» Text shown
#####

MySQL Scaling Help Needed ASAP (Work Remotely)

I am looking for a highly experienced MySQL freelancer. I am having major load issues (especially during peak times) on my Web Application.

I am looking for someone in the United States who can help me with these problems remotely (ASAP, preferably today before 7:00 Central Time as that is a major peak in usage). I will provide the details for you to login via SSH to the servers.

I am willing to pay $100/hour for the right candidate and can pay a $500 bonus if you can help me get things running smoothly through the peak from 7:00 Central time to 10:00 Central time today.

Please email me at yeldarb [at] barbdwyer (dot) com detailing your experience in MySQL scaling.

#####

» Dataset records

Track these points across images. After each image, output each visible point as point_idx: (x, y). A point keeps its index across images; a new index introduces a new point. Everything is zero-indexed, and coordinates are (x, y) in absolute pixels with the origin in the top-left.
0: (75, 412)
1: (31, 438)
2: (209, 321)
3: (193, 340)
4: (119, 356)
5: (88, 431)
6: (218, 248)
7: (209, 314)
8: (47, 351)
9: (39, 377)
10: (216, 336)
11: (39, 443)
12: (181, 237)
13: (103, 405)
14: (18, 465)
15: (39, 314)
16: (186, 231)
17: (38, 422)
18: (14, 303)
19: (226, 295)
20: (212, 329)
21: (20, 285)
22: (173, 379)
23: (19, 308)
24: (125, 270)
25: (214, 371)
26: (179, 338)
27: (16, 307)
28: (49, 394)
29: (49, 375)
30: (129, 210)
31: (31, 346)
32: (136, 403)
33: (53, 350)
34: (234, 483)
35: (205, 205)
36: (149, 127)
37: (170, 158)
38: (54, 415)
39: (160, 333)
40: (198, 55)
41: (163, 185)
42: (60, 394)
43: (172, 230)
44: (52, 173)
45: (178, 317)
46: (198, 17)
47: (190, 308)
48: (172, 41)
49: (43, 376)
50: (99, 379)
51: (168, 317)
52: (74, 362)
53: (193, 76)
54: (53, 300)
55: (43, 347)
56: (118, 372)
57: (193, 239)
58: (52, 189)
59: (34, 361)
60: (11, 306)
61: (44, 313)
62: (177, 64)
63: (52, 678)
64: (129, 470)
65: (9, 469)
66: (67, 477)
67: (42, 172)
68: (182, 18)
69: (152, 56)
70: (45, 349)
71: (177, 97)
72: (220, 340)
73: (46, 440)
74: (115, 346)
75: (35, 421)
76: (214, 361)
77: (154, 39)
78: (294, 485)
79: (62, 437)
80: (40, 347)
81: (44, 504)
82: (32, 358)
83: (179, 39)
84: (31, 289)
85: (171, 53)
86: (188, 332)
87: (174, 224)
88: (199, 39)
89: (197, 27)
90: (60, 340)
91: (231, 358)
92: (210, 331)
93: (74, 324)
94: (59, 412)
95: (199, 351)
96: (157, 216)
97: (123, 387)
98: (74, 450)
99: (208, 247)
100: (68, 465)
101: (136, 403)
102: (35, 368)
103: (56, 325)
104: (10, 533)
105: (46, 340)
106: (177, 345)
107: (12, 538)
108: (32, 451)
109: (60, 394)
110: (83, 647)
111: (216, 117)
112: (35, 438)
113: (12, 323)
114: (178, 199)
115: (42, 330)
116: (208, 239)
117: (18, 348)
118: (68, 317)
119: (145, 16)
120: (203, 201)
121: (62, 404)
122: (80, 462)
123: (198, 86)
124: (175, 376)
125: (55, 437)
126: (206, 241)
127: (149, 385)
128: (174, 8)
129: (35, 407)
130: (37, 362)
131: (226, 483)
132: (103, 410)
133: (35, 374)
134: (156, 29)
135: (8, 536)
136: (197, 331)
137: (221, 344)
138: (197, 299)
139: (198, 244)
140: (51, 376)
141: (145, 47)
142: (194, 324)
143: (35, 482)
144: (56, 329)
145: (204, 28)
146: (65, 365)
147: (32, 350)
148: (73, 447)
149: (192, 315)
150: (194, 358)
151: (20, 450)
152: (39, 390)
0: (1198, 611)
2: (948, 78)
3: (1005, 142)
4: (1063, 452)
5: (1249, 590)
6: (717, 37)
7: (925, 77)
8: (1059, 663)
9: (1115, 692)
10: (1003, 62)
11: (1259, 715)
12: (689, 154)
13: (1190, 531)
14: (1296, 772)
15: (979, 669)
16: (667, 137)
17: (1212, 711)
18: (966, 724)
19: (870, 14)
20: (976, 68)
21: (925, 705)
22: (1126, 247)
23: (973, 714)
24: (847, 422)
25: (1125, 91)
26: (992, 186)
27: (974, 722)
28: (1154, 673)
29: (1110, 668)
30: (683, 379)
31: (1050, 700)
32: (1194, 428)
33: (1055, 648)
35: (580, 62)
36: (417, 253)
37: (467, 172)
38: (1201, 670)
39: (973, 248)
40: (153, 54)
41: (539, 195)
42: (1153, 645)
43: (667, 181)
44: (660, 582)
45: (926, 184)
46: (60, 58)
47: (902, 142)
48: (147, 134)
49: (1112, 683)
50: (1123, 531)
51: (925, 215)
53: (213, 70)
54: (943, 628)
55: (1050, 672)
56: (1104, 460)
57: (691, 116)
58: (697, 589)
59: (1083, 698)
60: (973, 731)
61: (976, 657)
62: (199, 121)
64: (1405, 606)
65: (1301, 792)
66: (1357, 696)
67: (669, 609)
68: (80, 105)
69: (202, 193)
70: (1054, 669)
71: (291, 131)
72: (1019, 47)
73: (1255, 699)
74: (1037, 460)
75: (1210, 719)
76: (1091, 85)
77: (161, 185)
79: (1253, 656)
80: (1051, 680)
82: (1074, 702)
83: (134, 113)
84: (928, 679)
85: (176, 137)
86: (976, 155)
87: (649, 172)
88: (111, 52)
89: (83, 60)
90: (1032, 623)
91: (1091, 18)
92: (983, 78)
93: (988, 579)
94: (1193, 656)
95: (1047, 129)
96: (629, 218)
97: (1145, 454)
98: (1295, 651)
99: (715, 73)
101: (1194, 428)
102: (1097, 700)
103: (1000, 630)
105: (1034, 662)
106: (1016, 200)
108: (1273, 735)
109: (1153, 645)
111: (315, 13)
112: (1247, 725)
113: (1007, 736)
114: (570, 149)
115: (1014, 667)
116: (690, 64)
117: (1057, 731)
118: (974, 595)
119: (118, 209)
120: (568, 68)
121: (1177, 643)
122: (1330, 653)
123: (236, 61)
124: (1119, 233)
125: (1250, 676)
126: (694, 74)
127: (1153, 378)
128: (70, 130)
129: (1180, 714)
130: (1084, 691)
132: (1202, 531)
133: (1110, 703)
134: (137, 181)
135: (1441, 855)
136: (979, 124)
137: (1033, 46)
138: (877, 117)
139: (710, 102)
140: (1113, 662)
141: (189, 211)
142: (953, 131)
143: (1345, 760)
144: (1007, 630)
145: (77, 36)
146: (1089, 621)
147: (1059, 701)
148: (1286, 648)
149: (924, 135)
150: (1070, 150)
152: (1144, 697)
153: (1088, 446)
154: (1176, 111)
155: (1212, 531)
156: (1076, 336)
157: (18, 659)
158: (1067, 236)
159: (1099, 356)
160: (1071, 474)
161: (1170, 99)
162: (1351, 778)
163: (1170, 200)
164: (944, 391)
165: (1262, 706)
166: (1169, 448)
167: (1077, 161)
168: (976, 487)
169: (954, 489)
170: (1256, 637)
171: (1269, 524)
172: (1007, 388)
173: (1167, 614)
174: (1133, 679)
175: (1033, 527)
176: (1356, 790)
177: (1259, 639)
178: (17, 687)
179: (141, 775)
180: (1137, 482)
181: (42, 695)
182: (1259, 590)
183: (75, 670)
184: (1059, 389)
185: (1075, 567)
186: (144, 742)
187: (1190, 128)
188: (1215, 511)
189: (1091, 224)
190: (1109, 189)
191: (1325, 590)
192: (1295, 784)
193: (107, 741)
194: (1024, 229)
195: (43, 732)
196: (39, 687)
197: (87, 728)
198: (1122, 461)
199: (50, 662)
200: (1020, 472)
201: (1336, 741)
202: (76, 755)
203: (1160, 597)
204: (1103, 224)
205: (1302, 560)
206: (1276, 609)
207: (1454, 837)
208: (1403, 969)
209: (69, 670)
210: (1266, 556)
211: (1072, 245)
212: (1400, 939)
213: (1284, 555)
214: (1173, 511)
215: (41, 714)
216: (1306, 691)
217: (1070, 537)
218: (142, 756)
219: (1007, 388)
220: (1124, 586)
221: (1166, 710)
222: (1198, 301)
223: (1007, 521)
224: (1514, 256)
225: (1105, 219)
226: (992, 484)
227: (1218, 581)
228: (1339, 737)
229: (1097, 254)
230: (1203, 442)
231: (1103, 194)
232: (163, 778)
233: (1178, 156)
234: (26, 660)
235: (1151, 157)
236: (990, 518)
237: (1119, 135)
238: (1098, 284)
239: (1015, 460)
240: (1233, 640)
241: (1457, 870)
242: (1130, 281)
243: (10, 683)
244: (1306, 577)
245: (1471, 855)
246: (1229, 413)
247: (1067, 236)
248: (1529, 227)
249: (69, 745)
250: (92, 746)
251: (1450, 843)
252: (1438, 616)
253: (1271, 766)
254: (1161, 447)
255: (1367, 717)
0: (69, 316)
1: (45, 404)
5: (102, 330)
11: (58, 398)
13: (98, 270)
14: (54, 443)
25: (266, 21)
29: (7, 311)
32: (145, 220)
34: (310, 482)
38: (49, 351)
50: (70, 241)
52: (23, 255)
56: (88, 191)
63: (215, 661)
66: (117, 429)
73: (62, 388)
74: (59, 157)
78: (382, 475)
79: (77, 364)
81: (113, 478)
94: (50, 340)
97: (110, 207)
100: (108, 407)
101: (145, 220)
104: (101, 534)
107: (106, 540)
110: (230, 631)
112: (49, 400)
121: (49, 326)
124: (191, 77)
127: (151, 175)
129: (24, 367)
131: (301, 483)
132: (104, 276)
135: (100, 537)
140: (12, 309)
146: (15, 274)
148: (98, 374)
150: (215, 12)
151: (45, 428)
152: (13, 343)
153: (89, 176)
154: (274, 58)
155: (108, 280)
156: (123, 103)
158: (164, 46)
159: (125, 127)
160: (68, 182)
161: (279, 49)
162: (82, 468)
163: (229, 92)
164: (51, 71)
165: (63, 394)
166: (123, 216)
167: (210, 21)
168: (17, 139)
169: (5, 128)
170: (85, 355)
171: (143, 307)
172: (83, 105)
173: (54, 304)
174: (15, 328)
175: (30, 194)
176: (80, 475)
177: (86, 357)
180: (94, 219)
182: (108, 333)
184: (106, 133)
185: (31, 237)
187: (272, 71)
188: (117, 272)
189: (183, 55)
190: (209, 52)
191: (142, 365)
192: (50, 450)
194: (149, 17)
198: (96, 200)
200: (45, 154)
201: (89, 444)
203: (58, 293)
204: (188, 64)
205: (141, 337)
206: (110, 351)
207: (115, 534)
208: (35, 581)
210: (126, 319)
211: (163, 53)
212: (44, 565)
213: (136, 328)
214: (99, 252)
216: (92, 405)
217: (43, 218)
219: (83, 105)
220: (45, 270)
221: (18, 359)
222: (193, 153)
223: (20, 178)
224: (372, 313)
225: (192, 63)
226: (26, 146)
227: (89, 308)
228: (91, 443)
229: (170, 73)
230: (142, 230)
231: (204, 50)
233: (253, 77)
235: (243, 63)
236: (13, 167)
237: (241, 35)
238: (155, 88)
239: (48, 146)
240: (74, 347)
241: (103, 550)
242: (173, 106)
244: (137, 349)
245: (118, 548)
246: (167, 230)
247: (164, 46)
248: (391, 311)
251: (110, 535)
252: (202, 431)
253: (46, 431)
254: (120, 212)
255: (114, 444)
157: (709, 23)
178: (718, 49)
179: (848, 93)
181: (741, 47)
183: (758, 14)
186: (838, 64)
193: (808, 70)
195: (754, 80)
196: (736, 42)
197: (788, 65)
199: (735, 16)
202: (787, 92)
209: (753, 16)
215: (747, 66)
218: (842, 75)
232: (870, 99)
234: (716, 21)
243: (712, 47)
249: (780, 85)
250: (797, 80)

#####

» Prompt
What hourly rate does the MySQL scaling help posting offer? The data has no connection to the text.

» Complete output
$100 per hour.